If President APJ Abdul Kalam has his way, rejecting an election candidate with criminal antecedents will only be a click away.
Picture this: Minutes after a candidate files his nomination papers, his legal records from the courts, credit history from the banks and civic consciousness and behaviour as a citizen from the police records will arrive at the returning officer's computer terminal through a network grid connecting various agencies of the government.
Under Dr Kalam's vision for e-governance, artificial intelligence software will even rate how successful the candidate will be as a politician!
"An election officer sitting in a remote part of the country decides on the spot and the election process starts," says Dr Kalam who presented a typical election scenario possible in the future during a talk on 'Connectivity for Empowering the Nation' organised by Indian Express newspaper on Tuesday.

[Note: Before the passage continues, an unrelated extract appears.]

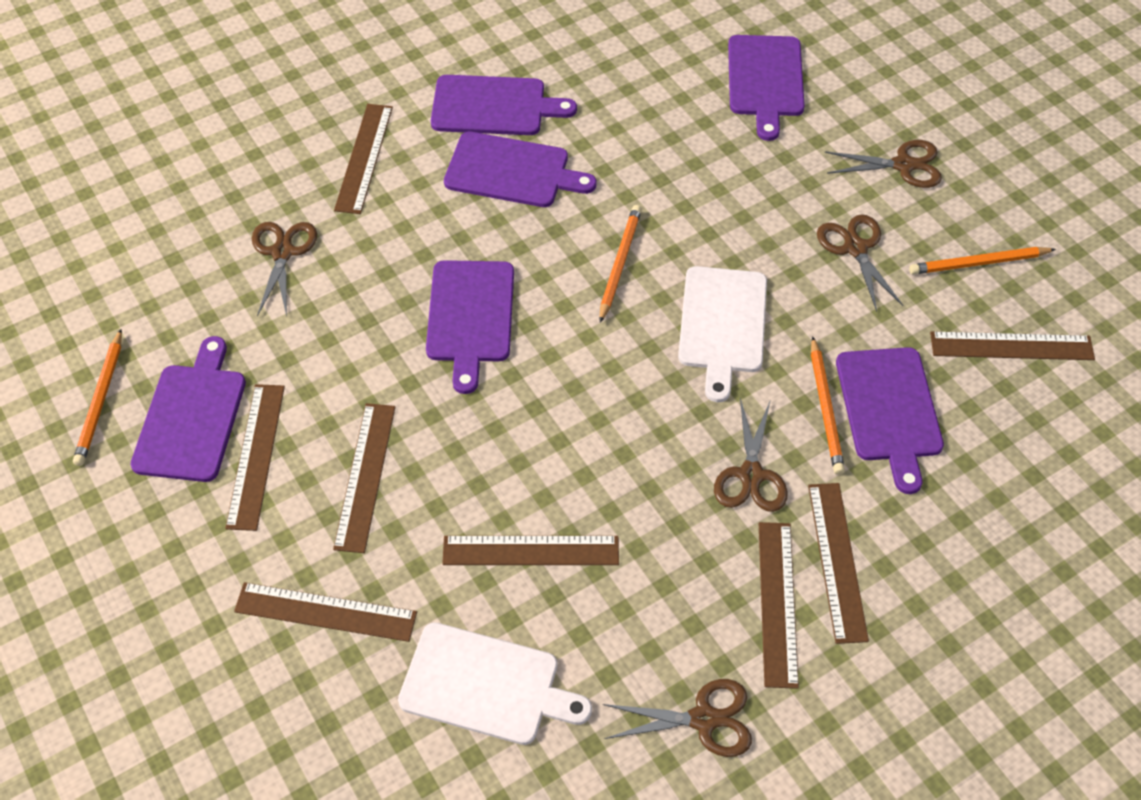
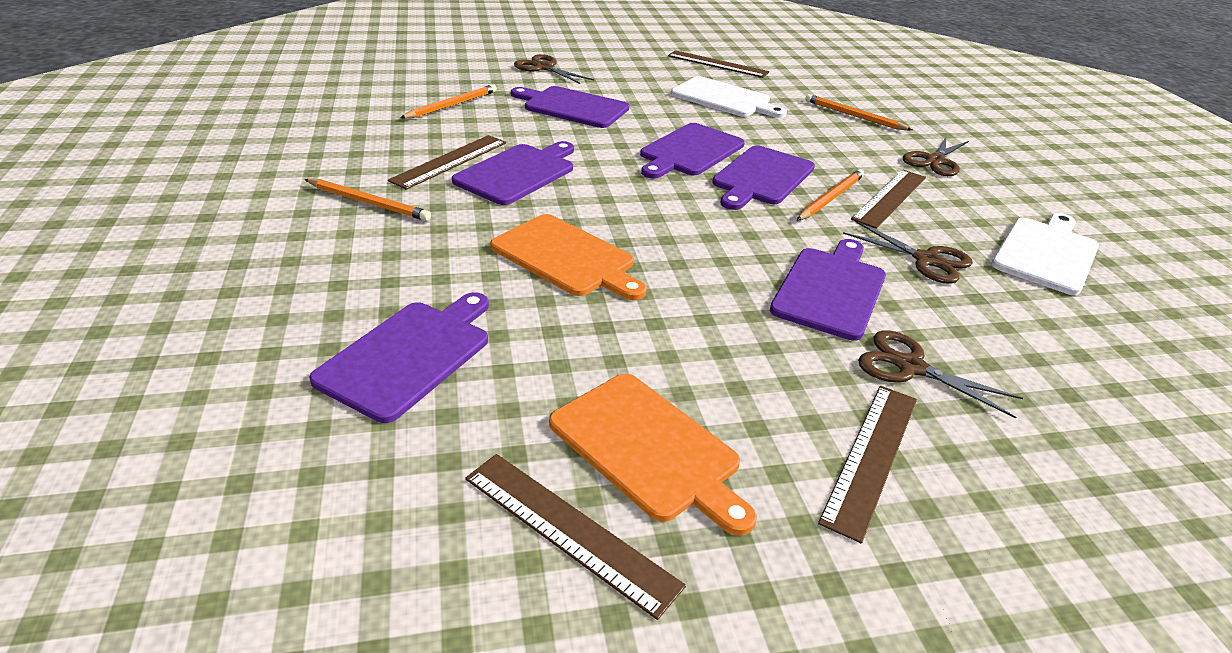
brown ruler: [225,384,285,531] [234,582,417,642] [333,403,395,553] [334,104,393,214] [442,536,619,565] [759,522,799,689] [808,483,869,644] [930,331,1095,360] = 8 -> [388,135,506,190] [465,454,686,620] [668,50,769,78] [818,386,917,543] [851,170,926,229] = 5
brown scissors: [252,222,317,316] [603,679,752,757] [714,398,788,512] [817,214,903,312] [825,140,942,188] = 5 -> [514,54,594,84] [843,221,973,284] [858,330,1023,419] [903,137,969,176] = 4
orange cutting board: none = 0 -> [490,214,647,300] [549,374,757,536] = 2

The President's dream does not end here. Trudging a long path to the polling booth is also not necessary, he says.
Voters can exercise their franchise sitting in their homes through virtual polling booths.
To realise Dr Kalam's dream, a national citizen identification database has to be created first, something which political parties are against for fear of communal profiling and misuse.
Another is creating a grid where district administration, universities, employers, income tax department, land record authorities, banks, police and courts are wired to give out real-time information.
"There will be no bias in this election process," says Dr Kalam.